A zona destinada aos infetocontagiosos é no fundo do cemitério, quase como um sinal de que “é melhor prevenir do que remediar”. Rui Silva aponta para ela enquanto diz que “falta de espaço é aquilo de que não nos podemos queixar”. Atrás dos espaços já cavados no chão existe muito terreno; no entanto, neste caso, a necessidade desse espaço não parece ser algo particularmente positivo. O funeral é agora feito sem tato, sem um abraço ou um aconchego. É o que a altura exige.

Mais trabalho, menos tempo Héber explica que “apesar de existir cada vez mais trabalho, os coveiros fazem cada vez menos coisas”. Quando trabalhavam com uma média de dois funerais por dia era possível realizar serviços de limpeza e arranjo de flores, por exemplo. Agora, esse trabalho é deixado de lado, “já não há tempo”, afirma o encarregado em jeito de reflexão.

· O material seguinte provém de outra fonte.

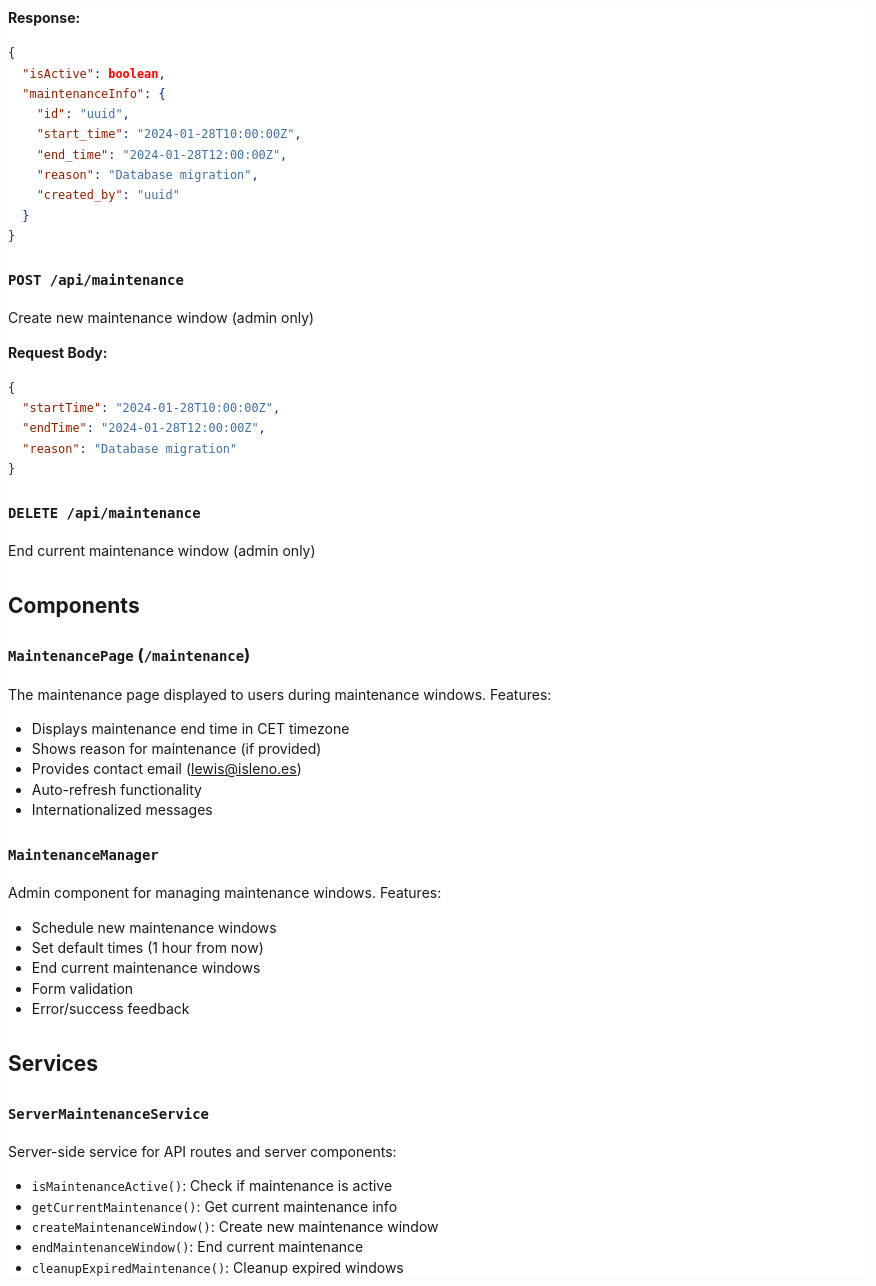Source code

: **Response:**
```json
{
  "isActive": boolean,
  "maintenanceInfo": {
    "id": "uuid",
    "start_time": "2024-01-28T10:00:00Z",
    "end_time": "2024-01-28T12:00:00Z",
    "reason": "Database migration",
    "created_by": "uuid"
  }
}
```

### `POST /api/maintenance`
Create new maintenance window (admin only)

**Request Body:**
```json
{
  "startTime": "2024-01-28T10:00:00Z",
  "endTime": "2024-01-28T12:00:00Z",
  "reason": "Database migration"
}
```

### `DELETE /api/maintenance`
End current maintenance window (admin only)

## Components

### `MaintenancePage` (`/maintenance`)
The maintenance page displayed to users during maintenance windows. Features:
- Displays maintenance end time in CET timezone
- Shows reason for maintenance (if provided)
- Provides contact email (lewis@isleno.es)
- Auto-refresh functionality
- Internationalized messages

### `MaintenanceManager`
Admin component for managing maintenance windows. Features:
- Schedule new maintenance windows
- Set default times (1 hour from now)
- End current maintenance windows
- Form validation
- Error/success feedback

## Services

### `ServerMaintenanceService`
Server-side service for API routes and server components:
- `isMaintenanceActive()`: Check if maintenance is active
- `getCurrentMaintenance()`: Get current maintenance info
- `createMaintenanceWindow()`: Create new maintenance window
- `endMaintenanceWindow()`: End current maintenance
- `cleanupExpiredMaintenance()`: Cleanup expired windows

Depois do primeiro confinamento, as visitas aos cemitérios voltaram, mas apenas com marcação. Rui Silva relembra a dificuldade que era para as famílias não visitarem aqueles que já tinham partido: “Há muita gente a visitar o cemitério por uma questão de bem-estar. Eram várias as pessoas que não entendiam o porquê de os cemitérios estarem fechados, tinham a necessidade de visitar a sepultura do ente querido e não tinham como. Muita gente ia à rede do cemitério para poder ver as sepulturas”.

Alexandre Pires, que assiste a funerais há mais anos do que os dedos de uma mão podem contar, compreende a dificuldade que pode ser para alguém não se despedir de quem gosta. “Há vezes em que temos de ir buscar um corpo a casa ou ao hospital e, se se suspeitar sequer que essa pessoa tinha covid-19, ninguém o vê. Pode ser traumático”, afirma o agente funerário.

Desde março que essa tem sido a realidade mais comum e por muito que se tente “normalizar” o processo, a pandemia cortou aquilo que é mais necessário quando se está de luto: os gestos de afeto.